Given that the regulator is aware of the major practical consequences of the aspects described above, we understand that the Directive (Art. 227) allows the solvency capital of the branch established outside the EEA to be the solvency capital calculated according to local criteria. For this purpose, the third country must have an equivalent solvency regime; the equivalence of this regime must be assessed by the Group Supervisor for definitive approval, in consultation with all the supervisory authorities and the Committee of European Insurance and Occupational Pensions Supervisors (CEIOPS). This point may make it very much easier to apply Solvency II in groups with branches in countries with advanced solvency legislation, since it would merely be necessary to aggregate the solvency capital calculated on the basis of the local regulations, with no need to carry out the complex process of off-balance-sheet adjustments and recalculation of technical provisions as described above.

Interest rate curves will be difficult to obtain in countries where financial bond markets and interest rate swap transactions are not sufficiently developed

Quantitative Impact Studies (QIS)

As already mentioned, the calculation of solvency capital may be carried out according to standard or internal models. For the calculation of a standard formula at European level, a series of studies known as “Quantitative Impact Studies” (QIS) has been developed. Five such studies have been undertaken to date.

These studies cover:

  • Calculation of the economic capital based on all the company’s risks (underwriting, CAT (catastrophe), operational, financial, counterpart, etc.)
  • Comparison with adjusted own funds available for the company.

Since this article does not aim to explain these questionnaires, we shall not embark on such a description except as regards groups and the most important aspects relating to them.

The instructions for completing the QISs are detailed in what is known as “technical specifications”. The technical specifications for QIS5 include a section (6) concerning the completion of QIS5 for groups. The point dealing with the group’s own funds and their availability is particularly important.

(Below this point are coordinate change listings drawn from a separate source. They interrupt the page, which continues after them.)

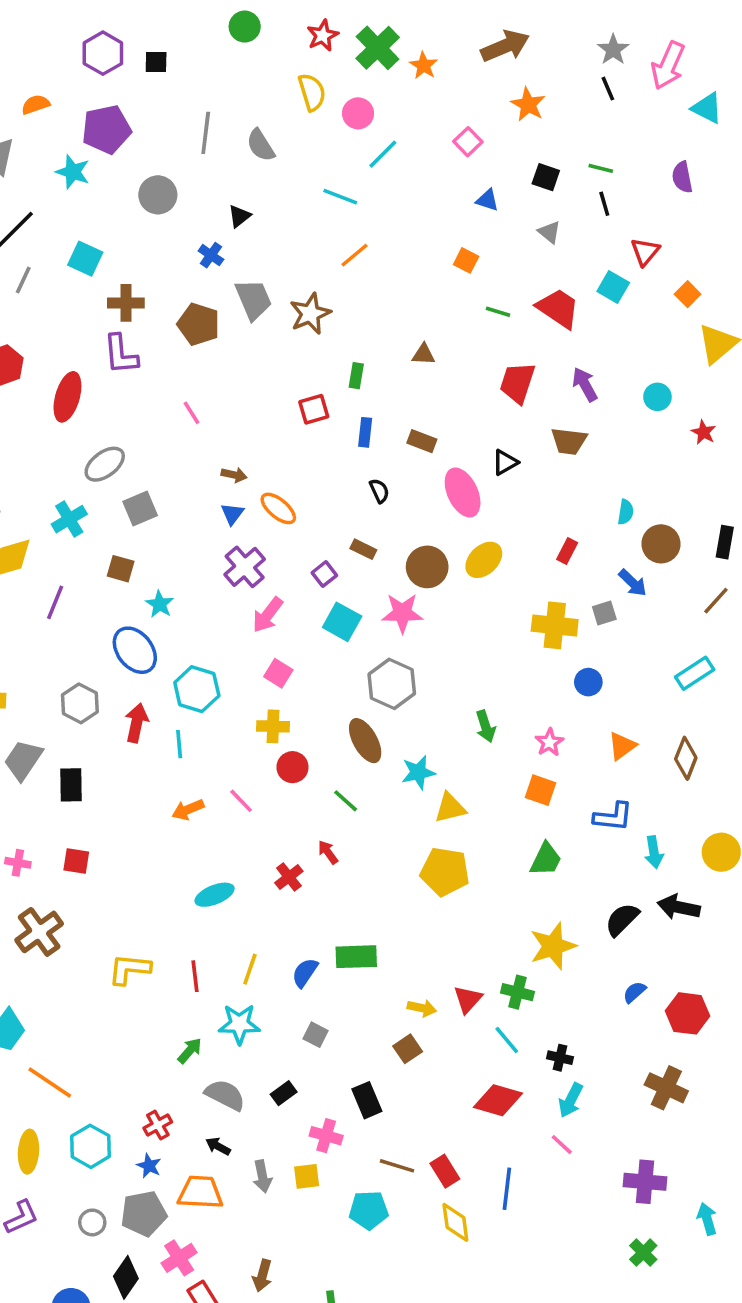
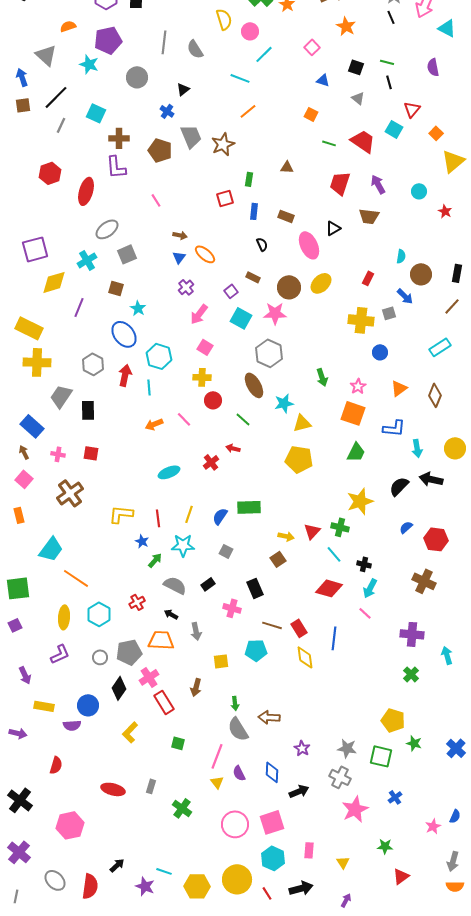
purple cross: (245, 567) -> (186, 287), size x0.7
orange square: (541, 790) -> (353, 413), size x1.4
red arrow: (328, 852) -> (233, 448), turned -40
blue star: (149, 1166) -> (142, 541), moved
yellow square: (307, 1176) -> (221, 661), moved

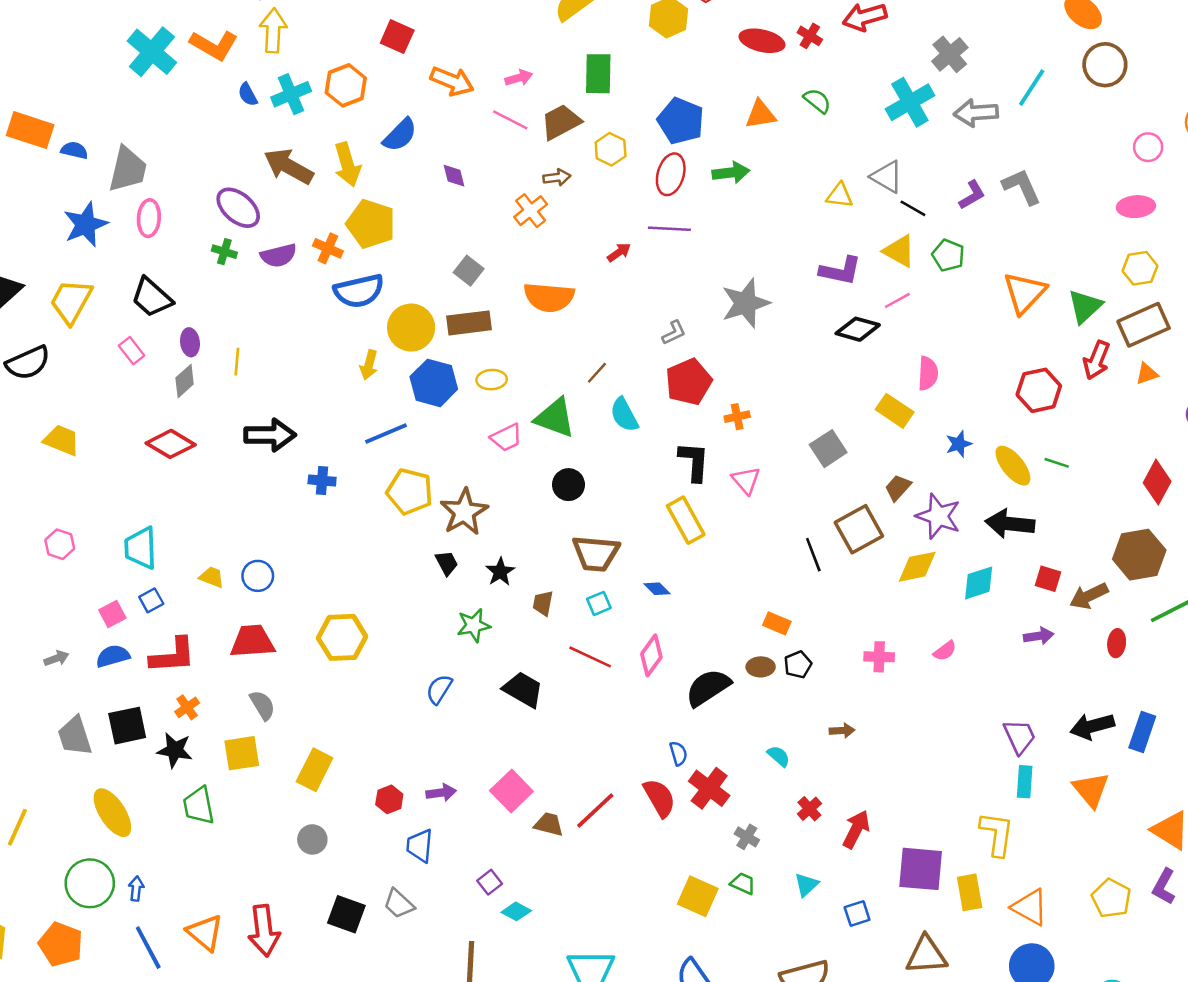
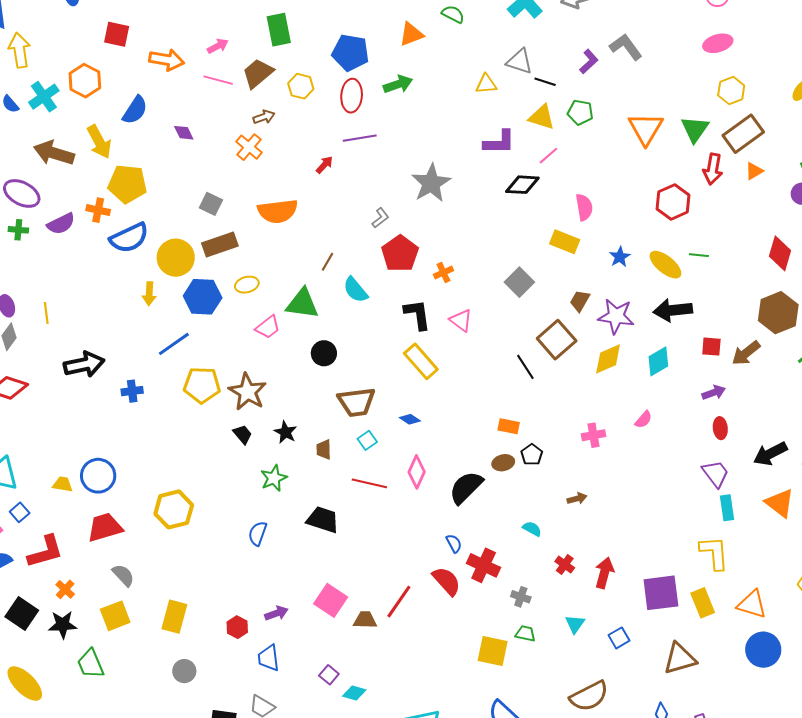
blue circle: (258, 576) -> (98, 476), size x1.4
red ellipse: (1117, 643) -> (720, 428), moved
black square: (127, 726) -> (22, 614), turned -32

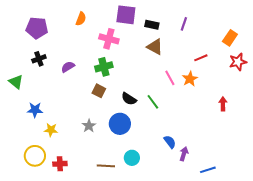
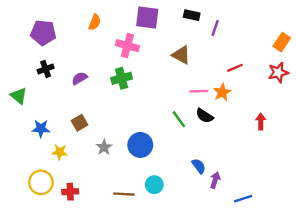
black rectangle: (152, 25) -> (192, 15), moved
orange rectangle: (230, 38) -> (282, 42), moved
pink line: (170, 78) -> (199, 91), turned -63
brown square: (99, 91) -> (79, 123), moved, turned 32
black semicircle: (129, 99) -> (205, 116), moved

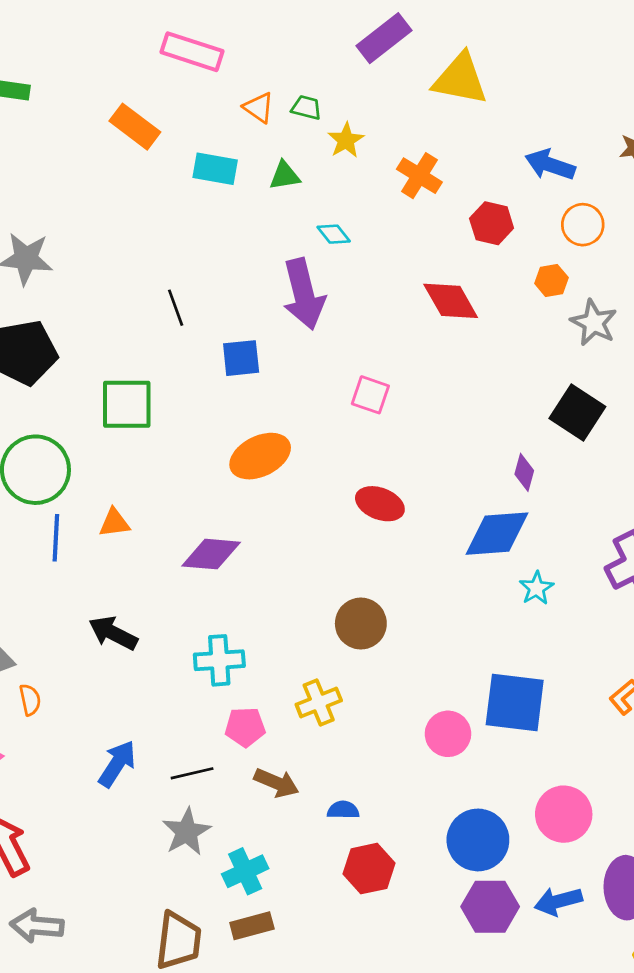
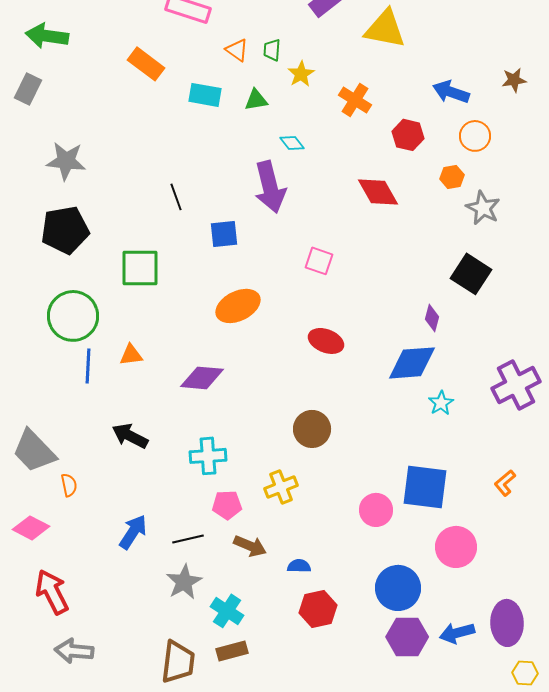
green trapezoid: (306, 108) -> (272, 50), turned -100
pink circle: (564, 814) -> (456, 547), moved
cyan cross: (245, 871) -> (227, 611), turned -32

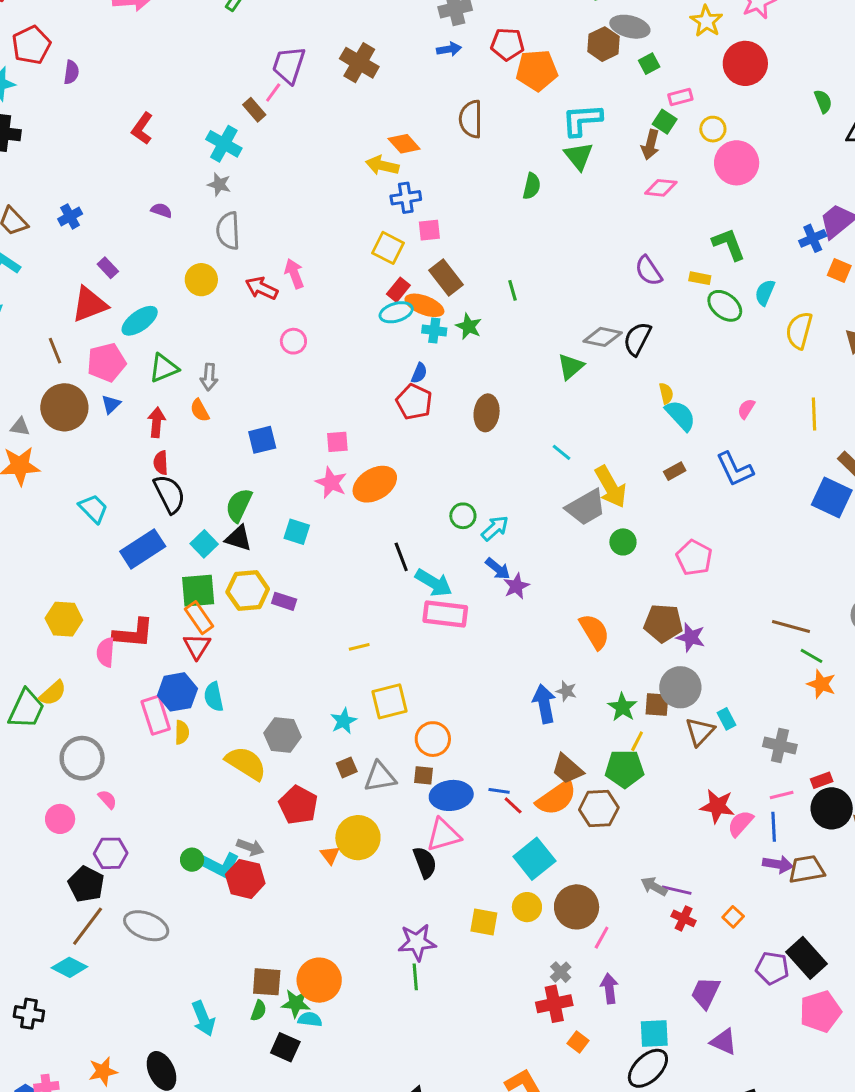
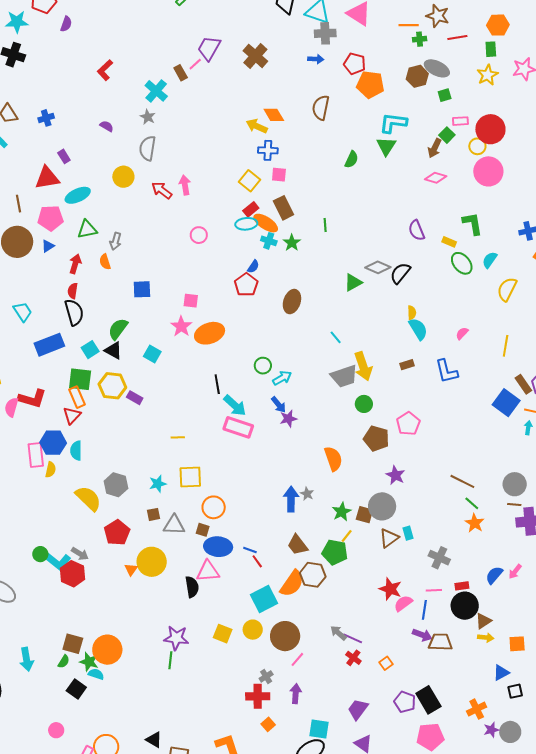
red circle: (745, 63) -> (490, 129), moved
pink circle: (293, 341) -> (199, 235), moved
brown pentagon: (663, 623) -> (376, 439), moved
orange semicircle: (556, 798) -> (292, 583), moved, turned -32

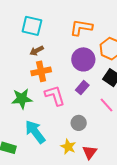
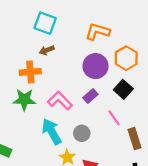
orange cross: (41, 71) -> (30, 72), moved
pink L-shape: (55, 95) -> (60, 101), turned -35
cyan arrow: (35, 132) -> (52, 132), moved

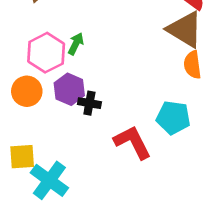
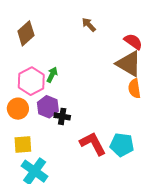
cyan pentagon: (173, 118) -> (122, 145), moved
yellow square: (22, 157) -> (23, 144), moved

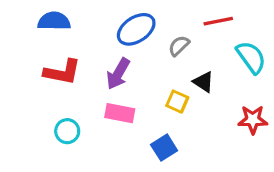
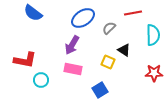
blue semicircle: (54, 21) -> (33, 13), turned -144
cyan semicircle: (251, 57) -> (153, 35), turned 35
red L-shape: (62, 72) -> (25, 60), moved

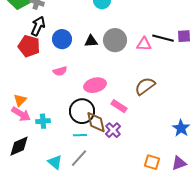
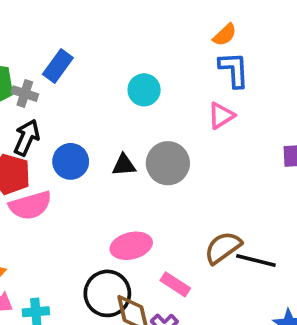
black line: (163, 38) -> (256, 260), moved
pink triangle: (144, 44) -> (221, 116), moved, turned -35
pink semicircle: (60, 71) -> (30, 205), moved, size x1.6

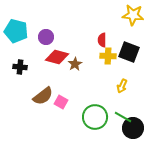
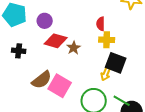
black square: (129, 52) -> (116, 63), moved
yellow arrow: (122, 86) -> (106, 74), moved
pink square: (61, 102) -> (60, 86), size x1.6

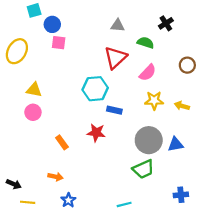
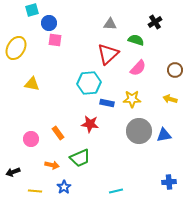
brown circle: (187, 65) -> (175, 70), moved
yellow star: (154, 100) -> (132, 99), moved
pink circle: (33, 112) -> (31, 139), moved
green trapezoid: (143, 169) -> (80, 158), moved
black arrow: (14, 184) -> (13, 172), turned 136
yellow line: (28, 202) -> (35, 191), moved

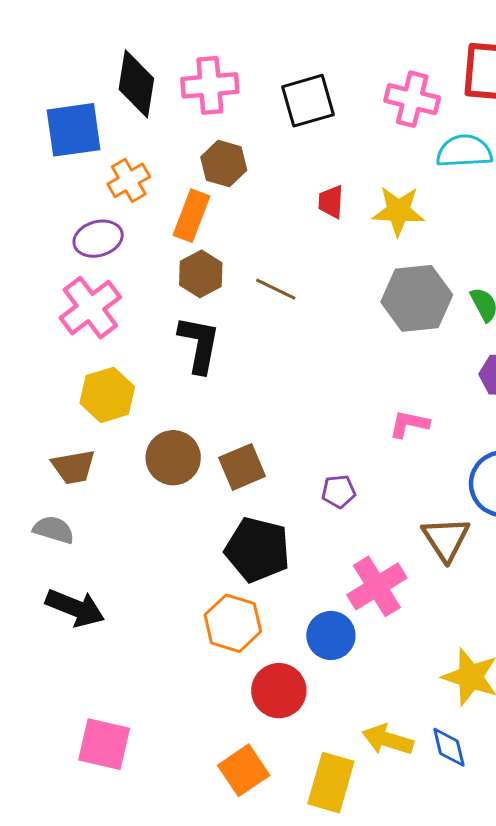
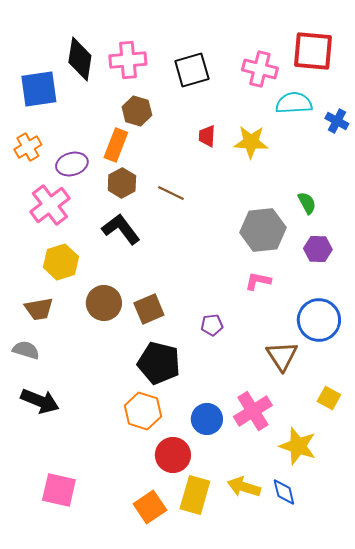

This means that it is not sufficient to determine the solvency capital for the group; it is also necessary to decide whether the amounts of solvency capital calculated in each of the countries are transferrable. A simple example will clarify this concept:

Country Solvency capital Available capital Excess/shortfall
Spain 1.000 1.100 100
USA 1.500 1.450 -50
Total group 2.500 2.550 50

As can be seen, the group will not have any solvency problems, but if the excess generated in Spain is a consequence of the statutory reserve, it can only be used to compensate losses; therefore, it cannot be used theoretically to compensate for a putative solvency capital shortfall in the USA.

The criteria which groups must follow in order to determine the availability of own funds are as follows:

  • National regulations applicable to specified portions of own funds (statutory reserves) stipulate, as a binding requirement, that they are used solely to absorb certain losses.
  • Prohibition on transfer of assets in which separate components of own funds may be represented.
  • There is slowness in the administrative procedures to authorize the availability of own funds. Specifically, it is stipulated that those own funds whose availability is subject to authorization which takes more than nine months to obtain shall not be considered as transferrable and (therefore) available for the calculation of the group’s capital.


The application of Solvency II in large insurance groups will have very major implications which cannot be resolved unless the mechanisms and tools to allow calculation of the solvency capital for the whole group are placed sufficiently ahead of time. The availability of centralized information will save a great deal of effort and will provide a better guarantee of accuracy and homogeneity for the calculations. Entities which do not belong to the European Economic Area will have to comply with the requirements of Solvency II, which in turn means that these companies will need to rely on tools and teams that can ensure the availability of all this information.